Nonah Awoh, an analyst and shareholder however believes investment income remains a problem in the industry, even as he spoke of the need for operators to grow the business. Another problem, he said, is fact that many of the companies are having issues managing their bogus sizes.

A pointer to this, he stressed, is the fact that “those of them that are smaller  have been able to pay dividend.”

 

Imperatives of cost cutting

Experts at Accenture, a consulting and outsourcing firm, believe the imperative of reducing cost is not altogether new, as “current economic conditions, combined with market forces that have gained momentum in the insurance industry over the past few years, have caused cost reduction to become a top strategic business priority.

“The manner in which this priority is addressed depends largely upon the circumstances in which the insurer finds itself. For some the imperative is survival, with short-term stability being the primary goal. For others it is improvement of their cost structure and their operational capability, the aim being to emerge from the downturn a more formidably positioned competitor. And for high-performance insurers, the strategy may be to fundamentally transform their cost structure, implementing a new business model that enables them to capitalise on the opportunities for growth that the economic crisis presents,” the firm said in a document titled: “A strategic approach to cost reduction in insurance,” pasted on its website.

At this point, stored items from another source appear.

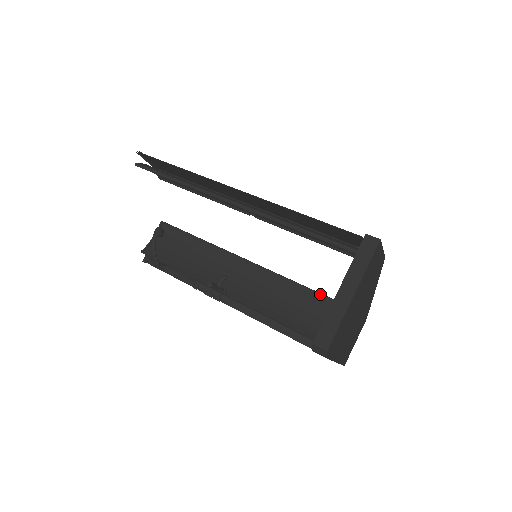
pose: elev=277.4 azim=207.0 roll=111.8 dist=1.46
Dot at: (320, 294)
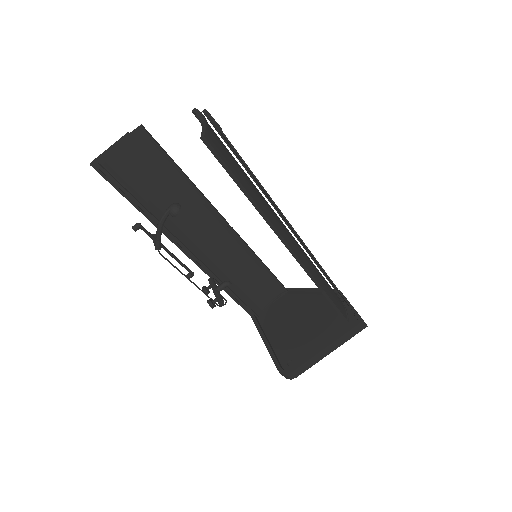
Dot at: (272, 275)
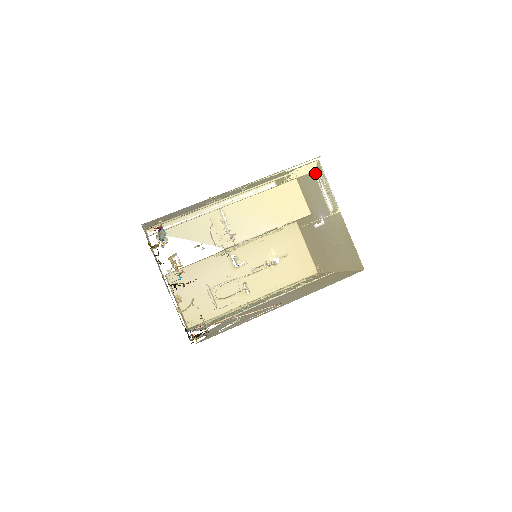
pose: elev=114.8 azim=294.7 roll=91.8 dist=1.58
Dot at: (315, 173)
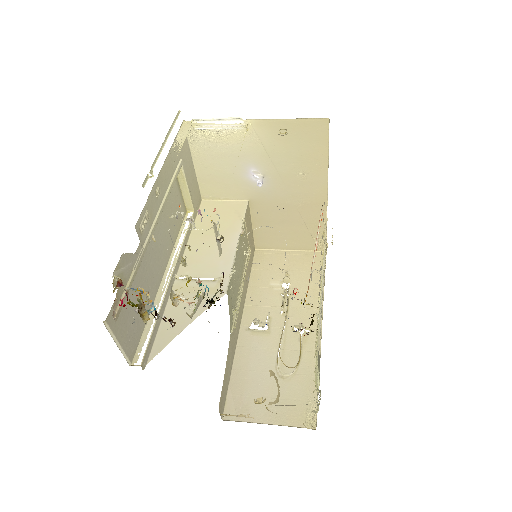
Dot at: (194, 126)
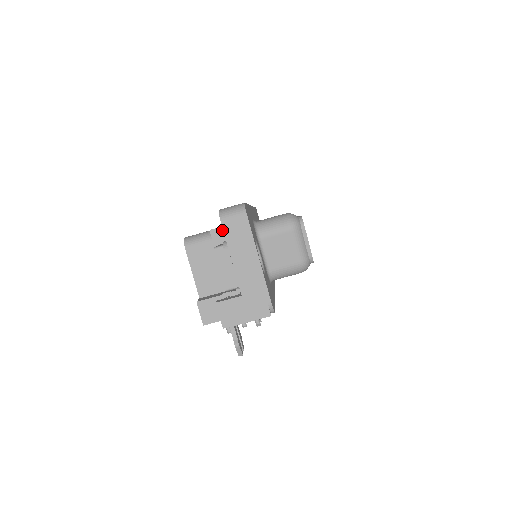
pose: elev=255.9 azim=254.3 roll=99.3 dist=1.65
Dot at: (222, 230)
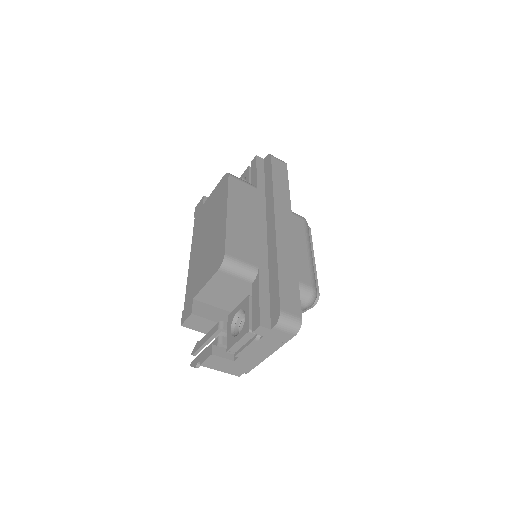
Dot at: (268, 331)
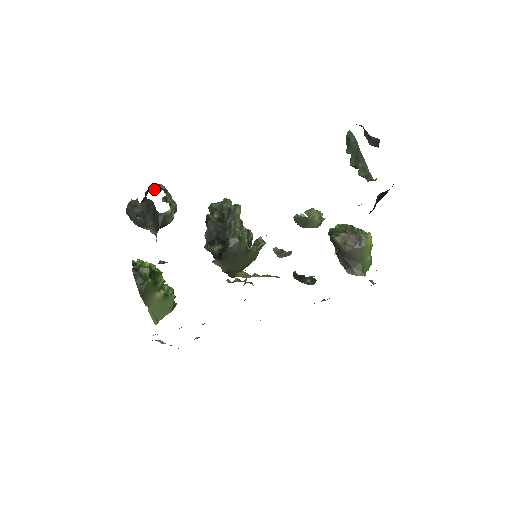
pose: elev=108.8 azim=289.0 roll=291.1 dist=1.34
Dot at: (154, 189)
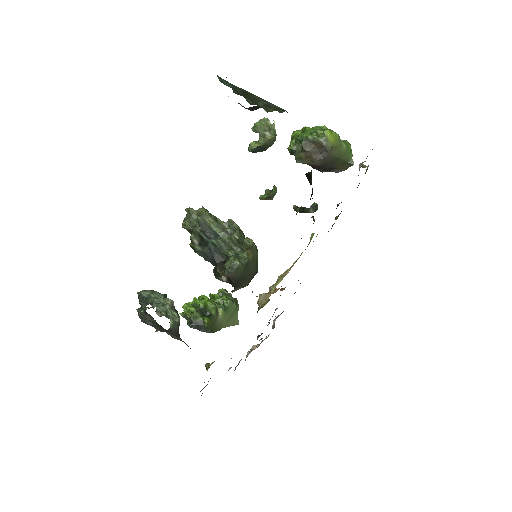
Dot at: (143, 304)
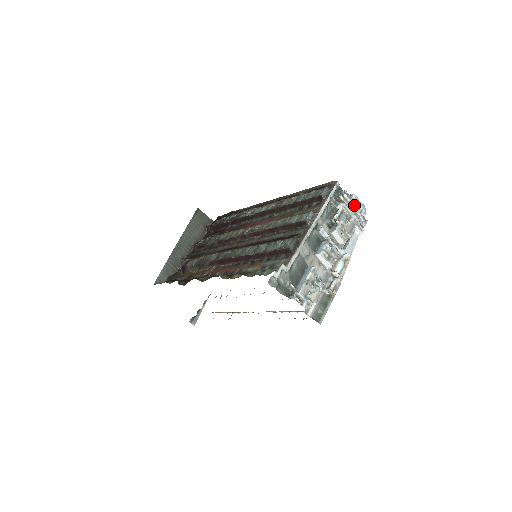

Reducing cost, according to Accenture can come in the form of short-term strategies, strategic cost reduction, which entails “broader ambitions and more far-reaching changes to both the current operating model and the organisational structure—in fact, throughout the value chain. Its aim is not simply to take out cost but to build capability that supports the business strategy. It defines value not only from an internal perspective, but also in terms of what it means to customers, agents, regulators and shareholders.”